Attaching to a JVM image that does not include java.instrument

Rafael Winterhalter rafael.wth at gmail.com
Fri May 19 12:08:25 UTC 2017


Hi Andrew,

do not forget that we are talking about 130 kilobyte here which come at the
costs of removing a feature that often serves as a last resort and where
its need is rarely anticipated. Given the little overhead of including this
module, I do not find it reasonable to disable a feature that aims to
making cross-cutting functionality such as monitoring or production-level
debugging detachable from a Java program.

When working with customers, changing a product pipe-line might be
technically trivial but still involves meetings, waitings and politics
where every step costs money and breaks deadlines. In this context, just
having the Java agent functionality working is a big advantage and I find
it sad to sacrifice this property over so little gain.

Finally, there is a chance that a Java application vendor deliberately
removes Java agent support to make a product unmonitorable for generic
tools in order to improve their position for selling a commercial tool
based on a proprietary API. This would of course improve their position but
clutter the Java agent system for operation teams. Java is mostly used in
the enterprise and Java's universal runnability is an important property.
Having agents not run on most jlink images does not improve this position.

> _INSTRUCTIONS FOR THE TASK_: Pick up the mailing-list message above on Java agent support in jlink images and continue it from its final sentence.

(Saved entries)

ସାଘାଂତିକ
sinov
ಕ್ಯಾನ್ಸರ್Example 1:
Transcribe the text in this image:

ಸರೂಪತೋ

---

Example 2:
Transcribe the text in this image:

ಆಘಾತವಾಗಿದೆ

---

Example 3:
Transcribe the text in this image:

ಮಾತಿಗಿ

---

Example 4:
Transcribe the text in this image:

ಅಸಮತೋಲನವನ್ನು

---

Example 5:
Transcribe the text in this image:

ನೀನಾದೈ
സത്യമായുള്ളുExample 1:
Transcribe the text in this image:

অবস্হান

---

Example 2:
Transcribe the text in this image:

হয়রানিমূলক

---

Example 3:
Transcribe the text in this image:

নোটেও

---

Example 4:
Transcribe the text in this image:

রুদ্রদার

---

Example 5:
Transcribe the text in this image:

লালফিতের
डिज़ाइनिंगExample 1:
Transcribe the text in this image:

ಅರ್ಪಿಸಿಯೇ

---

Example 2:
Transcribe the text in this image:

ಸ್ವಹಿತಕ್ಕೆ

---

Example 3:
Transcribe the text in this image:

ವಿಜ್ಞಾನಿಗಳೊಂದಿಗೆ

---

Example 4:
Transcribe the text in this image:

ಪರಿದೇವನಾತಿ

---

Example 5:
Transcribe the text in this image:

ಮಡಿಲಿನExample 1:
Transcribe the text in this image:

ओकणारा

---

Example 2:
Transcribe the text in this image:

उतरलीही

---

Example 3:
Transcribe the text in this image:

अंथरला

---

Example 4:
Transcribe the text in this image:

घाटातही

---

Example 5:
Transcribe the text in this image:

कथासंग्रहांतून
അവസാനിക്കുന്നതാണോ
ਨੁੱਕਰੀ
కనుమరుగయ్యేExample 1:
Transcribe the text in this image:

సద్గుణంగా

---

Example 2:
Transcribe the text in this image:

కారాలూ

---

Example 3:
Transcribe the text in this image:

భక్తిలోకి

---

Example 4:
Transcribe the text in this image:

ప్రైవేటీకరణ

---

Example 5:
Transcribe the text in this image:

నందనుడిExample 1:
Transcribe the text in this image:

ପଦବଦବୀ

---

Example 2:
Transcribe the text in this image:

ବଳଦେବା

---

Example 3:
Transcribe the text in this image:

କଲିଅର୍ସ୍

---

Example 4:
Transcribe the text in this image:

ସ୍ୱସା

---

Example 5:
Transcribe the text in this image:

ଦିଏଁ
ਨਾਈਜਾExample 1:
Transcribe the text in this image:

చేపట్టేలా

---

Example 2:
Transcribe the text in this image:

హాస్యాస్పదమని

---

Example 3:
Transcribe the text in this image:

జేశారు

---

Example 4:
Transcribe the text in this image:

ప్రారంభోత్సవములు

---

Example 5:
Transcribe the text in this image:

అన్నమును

...

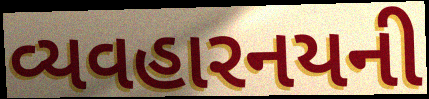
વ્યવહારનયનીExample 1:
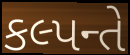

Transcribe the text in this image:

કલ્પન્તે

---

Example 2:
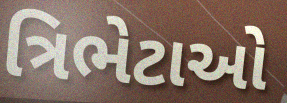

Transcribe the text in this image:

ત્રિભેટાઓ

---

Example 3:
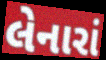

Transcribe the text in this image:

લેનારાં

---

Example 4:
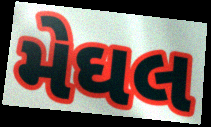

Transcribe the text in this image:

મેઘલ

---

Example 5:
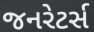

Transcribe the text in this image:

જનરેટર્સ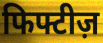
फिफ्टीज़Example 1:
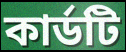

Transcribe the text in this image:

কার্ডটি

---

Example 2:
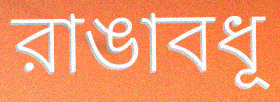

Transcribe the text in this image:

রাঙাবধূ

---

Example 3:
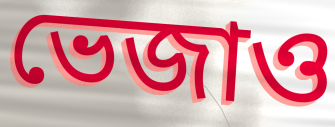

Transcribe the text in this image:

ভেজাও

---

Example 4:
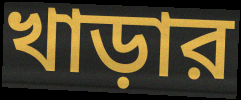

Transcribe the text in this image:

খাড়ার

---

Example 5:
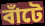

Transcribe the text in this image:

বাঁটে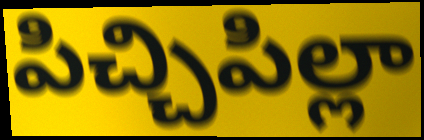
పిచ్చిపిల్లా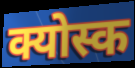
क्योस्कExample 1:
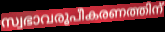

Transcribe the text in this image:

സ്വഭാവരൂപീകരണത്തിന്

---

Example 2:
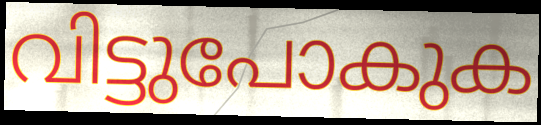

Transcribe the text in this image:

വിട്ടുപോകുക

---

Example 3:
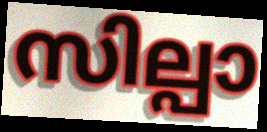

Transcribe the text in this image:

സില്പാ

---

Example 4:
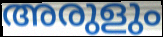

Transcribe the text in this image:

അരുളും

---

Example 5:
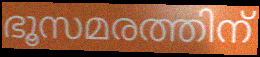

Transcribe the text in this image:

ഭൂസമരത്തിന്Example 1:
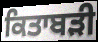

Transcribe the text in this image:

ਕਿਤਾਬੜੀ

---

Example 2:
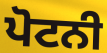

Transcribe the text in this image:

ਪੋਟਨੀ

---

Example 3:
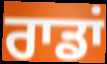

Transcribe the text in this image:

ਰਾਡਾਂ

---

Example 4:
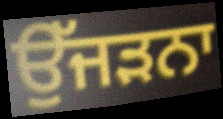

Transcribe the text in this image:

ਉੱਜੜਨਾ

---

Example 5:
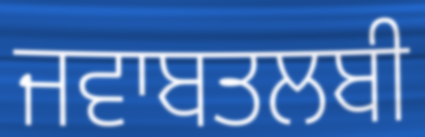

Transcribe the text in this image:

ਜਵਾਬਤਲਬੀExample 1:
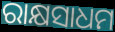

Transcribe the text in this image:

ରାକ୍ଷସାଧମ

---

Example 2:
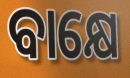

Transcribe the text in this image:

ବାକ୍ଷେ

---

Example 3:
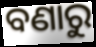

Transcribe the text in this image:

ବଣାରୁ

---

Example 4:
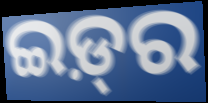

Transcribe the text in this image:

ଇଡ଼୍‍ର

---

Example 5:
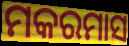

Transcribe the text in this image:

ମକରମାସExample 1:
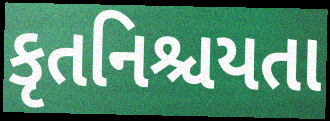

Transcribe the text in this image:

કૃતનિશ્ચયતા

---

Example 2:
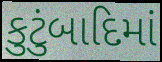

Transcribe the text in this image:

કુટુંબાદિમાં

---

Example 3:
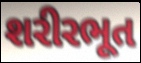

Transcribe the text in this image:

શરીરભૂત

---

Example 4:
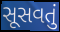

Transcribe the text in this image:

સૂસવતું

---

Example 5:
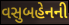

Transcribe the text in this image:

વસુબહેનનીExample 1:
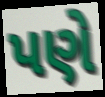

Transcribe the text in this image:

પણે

> _TASK OUTPUT_:
Best regards, Rafael

2017-05-19 13:41 GMT+02:00 Andrew Dinn <adinn at redhat.com>:

> HI Rafael,
>
> On 19/05/17 11:57, Rafael Winterhalter wrote:
> > Hi Alan,
> > I understand your current time constraint, I still want to point out that
> > this is a heavily used functionality and it not being available would
> cause
> > problems in basically all production environments I am aware of where the
> > lack of this API is not uncovered before running the application in some
> > production or production-like environment. And while JVMTI might be
> > optional in the spec, this is not how it is treated in practice.
> Therefore,
> > I want to make this point against not having JVMTI available on the
> default
> > jlink image but rather to include it by default. This can always change
> in
> > a future version when this issue is better understood. As said, while it
> is
> > not used by many people, a large number of Java users rely on it for
> their
> > and third party application as basically any Java tooling is built around
> > this. I just verified that this would be an issue for my current client
> > where a lack of JVMTI would result in an infinite restart loop.
> > Best regards, Rafael
>
> I think you have the cart before the horse here. This is only going to
> affect those who deploy apps which use custom images. It is not going to
> affect anyone using a standard JDK release image.  For all practical
> purposes this is unlikely to be a common circumstance.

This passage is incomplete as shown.